On Saturday, manager John Farrell was telling a different story. Per MLB.com’s Sam Blum, Farrell hinted that Sandoval could return to the team as soon as October, albeit in a very limited capacity.
At the time of the surgery, it was all looking at the start of next Spring Training,” Farrell said. “We’re not getting too far ahead of ourselves here, but at the same time, we compliment him for the work he’s put in, the way he’s responded to the rehab, the way he’s worked himself into better condition. We’re staying open-minded.
If the 30-year-old does return in 2016, don’t expect him to look like the three-home run hitter of the 2012 World Series. Should the Red Sox lose another player to injury, Sandoval might be called on as a backup option, but he’s unlikely to see substantial playing time under any other circumstances. Despite making two appearances at DH in the instructional league, Sandoval has not started at third base since undergoing surgery, though Farrell noted that a return to third base would be the next logical step in his recovery process.

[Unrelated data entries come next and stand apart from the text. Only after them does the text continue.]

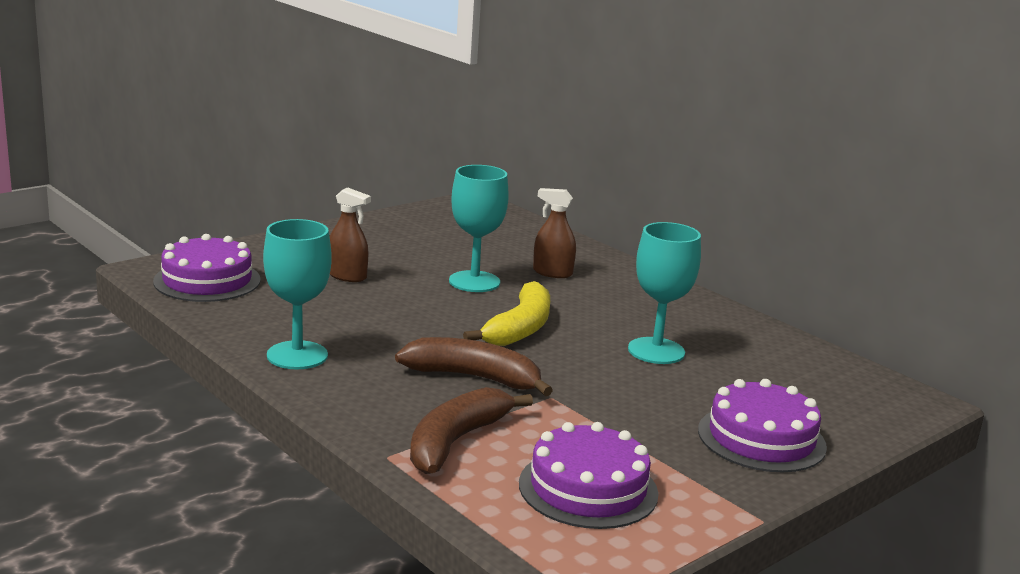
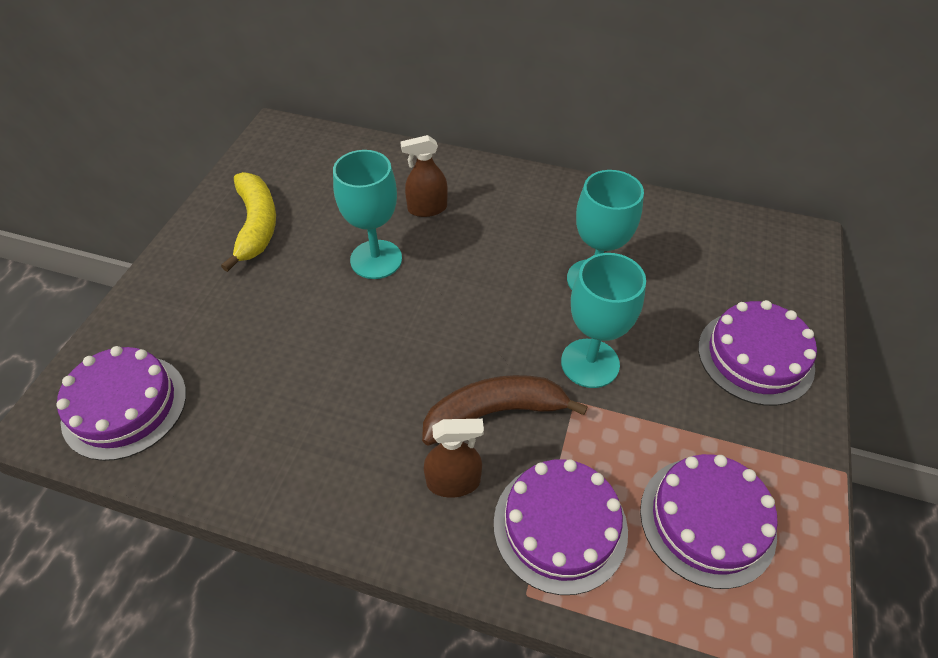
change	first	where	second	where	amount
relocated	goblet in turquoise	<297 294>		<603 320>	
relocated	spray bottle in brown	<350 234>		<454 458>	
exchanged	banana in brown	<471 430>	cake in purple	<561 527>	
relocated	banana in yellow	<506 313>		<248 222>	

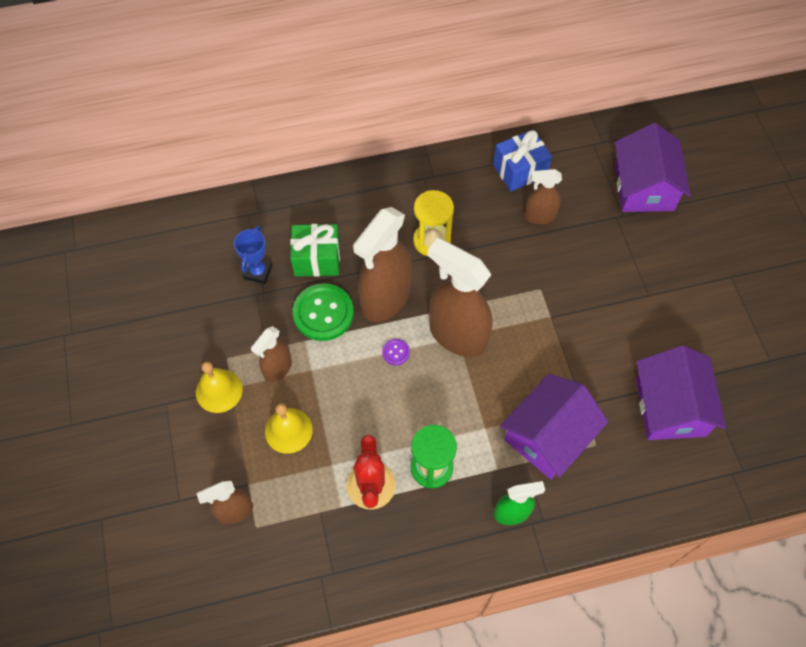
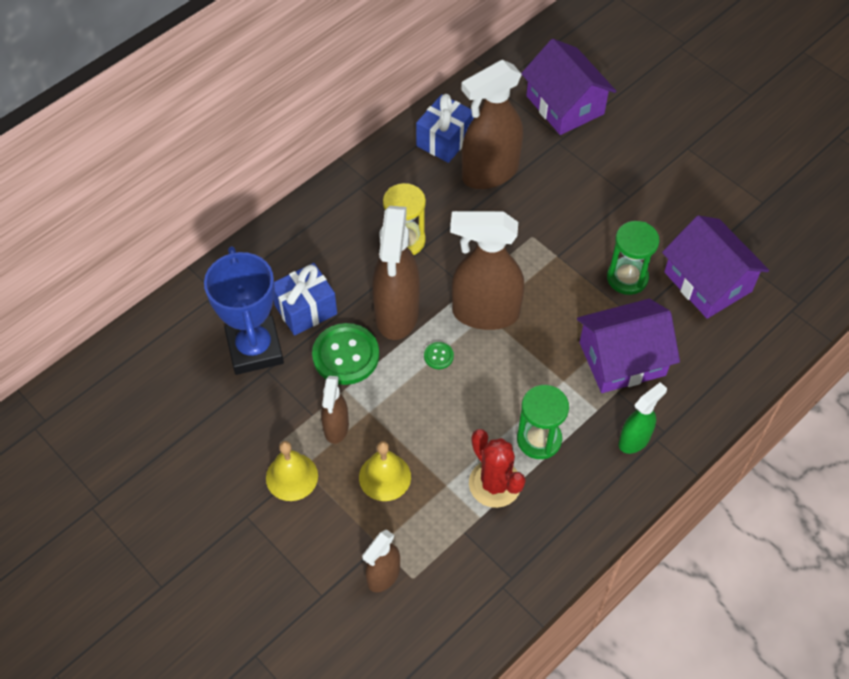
change	first	where	second	where	amount
size	trophy in blue	<253 255>		<244 310>	x1.92
colour	gift in green	<315 250>	gift in blue	<305 299>	
colour	button in purple	<396 352>	button in green	<439 355>	
spun	house in purple	<554 426>		<628 346>	60 degrees clockwise
size	spray bottle in brown	<543 196>		<492 124>	x1.87
appeared			hourglass in green	<633 258>	

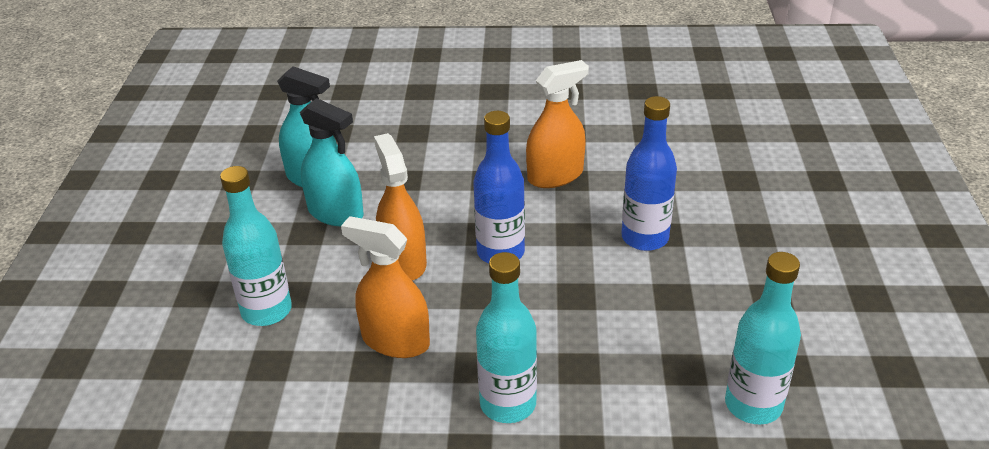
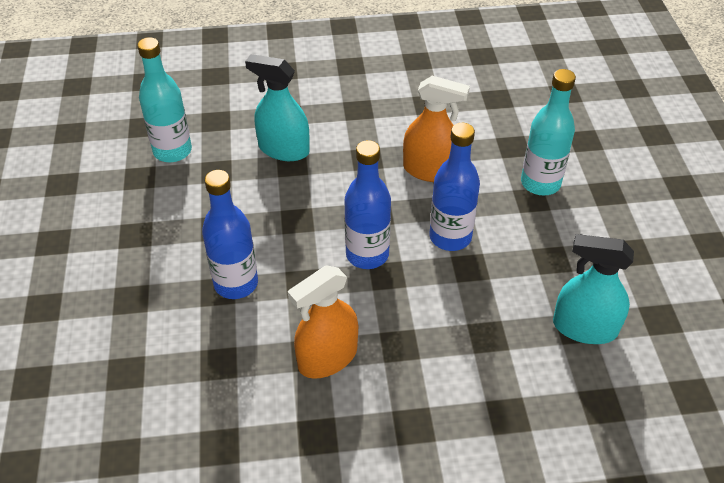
change	first	where	second	where	amount
relocated	spray bottle in turquoise	<332 162>		<277 107>	
exchanged	spray bottle in orange	<400 207>	bottle in blue	<455 187>	
missing	bottle in turquoise	<506 337>			

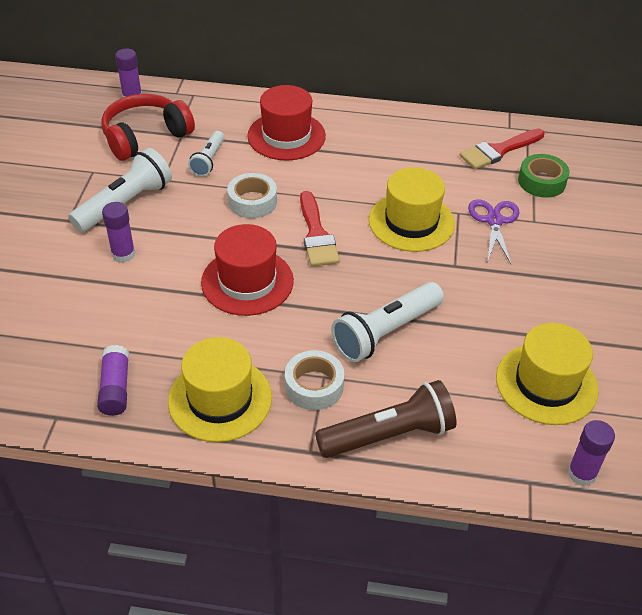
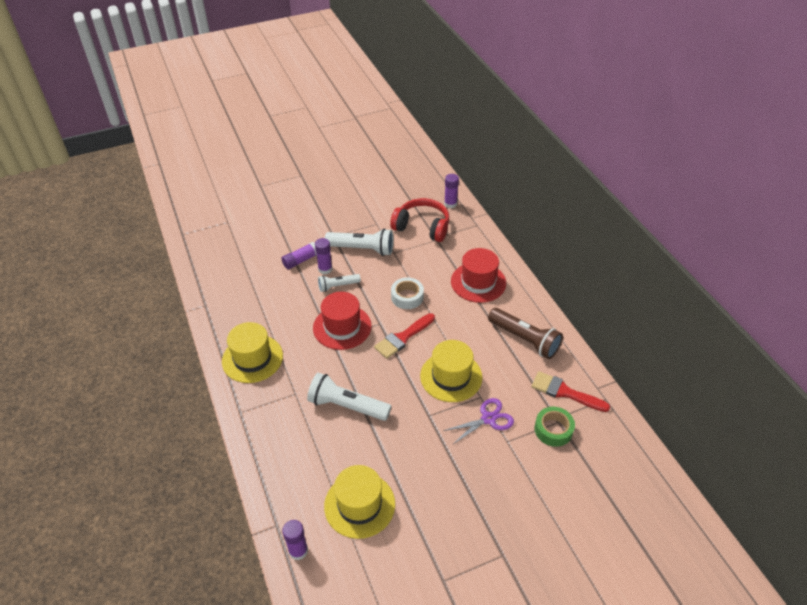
change	first	where	second	where	amount
relocated	glue stick in purple	<113 380>		<299 256>	
relocated	flashlight in white	<206 154>		<339 283>	
missing	tape in white	<314 380>			
relocated	flashlight in brown	<385 419>		<525 333>	

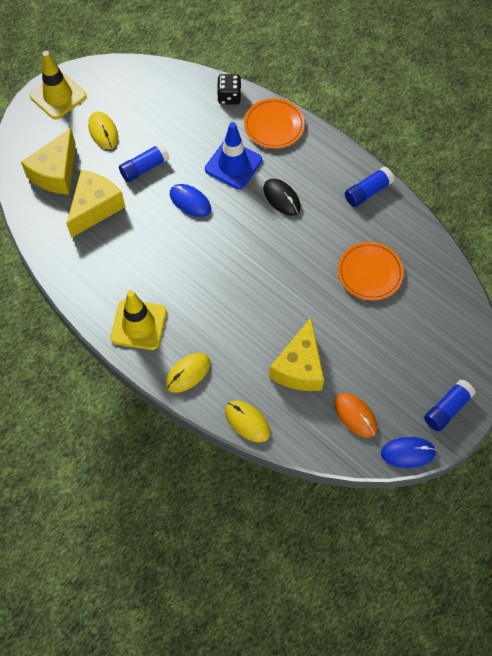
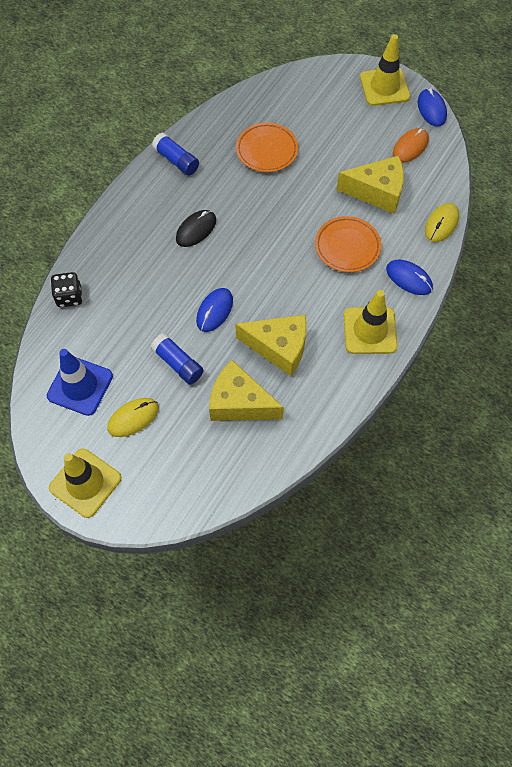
change	first	where	second	where	amount
relocated	cheese in yellow	<48 161>		<271 345>	
colour	mouse in yellow	<187 373>	mouse in blue	<409 277>	
relocated	traffic cone in blue	<233 155>		<80 382>	
relocated	plate in orange	<274 123>		<348 244>	
exchanged	glue stick in blue	<450 405>	traffic cone in yellow	<385 70>	

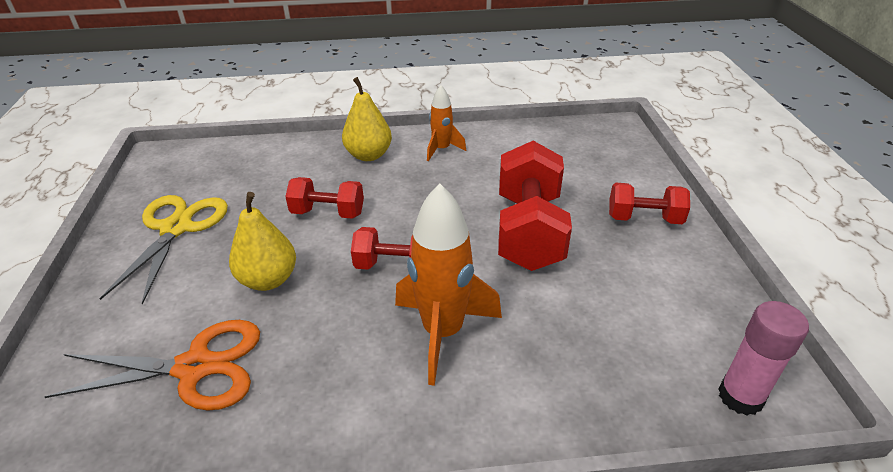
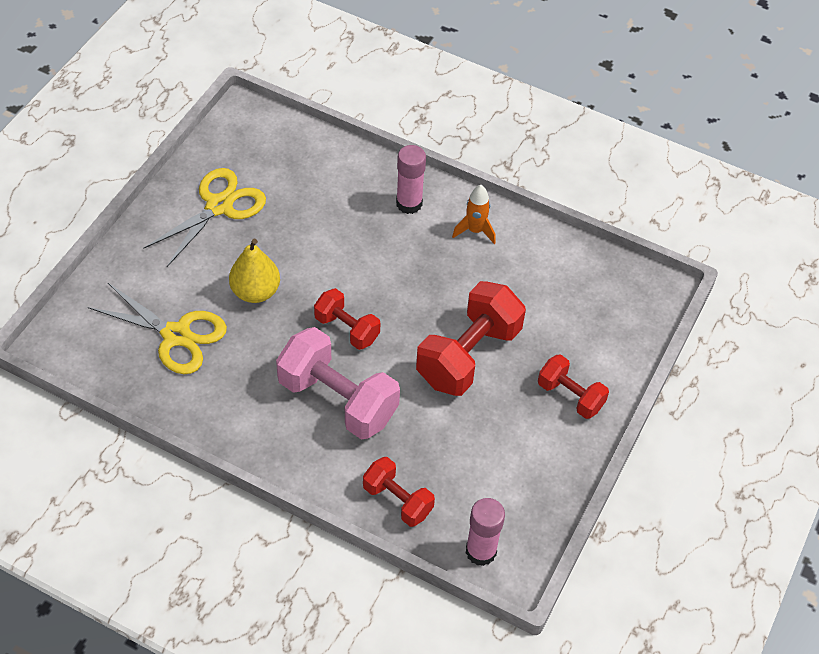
change	first	where	second	where	amount
colour	scissors in orange	<152 365>	scissors in yellow	<157 328>	
relocated	dumbbell in red	<324 198>		<399 492>	
exchanged	pear in yellow	<367 119>	glue stick in pink	<411 179>	
exchanged	rocket in orange	<448 285>	dumbbell in pink	<338 383>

Sandoval has yet to hit his stride within the Red Sox’ organization after hitting career-worst numbers in 2015. According to FanGraphs, his Offensive Runs Above Average (Off) plummeted to -20.2, contributing approximately two wins fewer than the average offensive player in 2015. (The Diamondbacks’ Chris Owings held the lowest Off mark in 2015, with -26.3 runs below average.) Sandoval has not appeared in a postseason race since the Giants’ championship run in 2014.
Heading into Saturday evening, the Red Sox could clinch their spot in the postseason with a win over the Rays and an Orioles’ loss.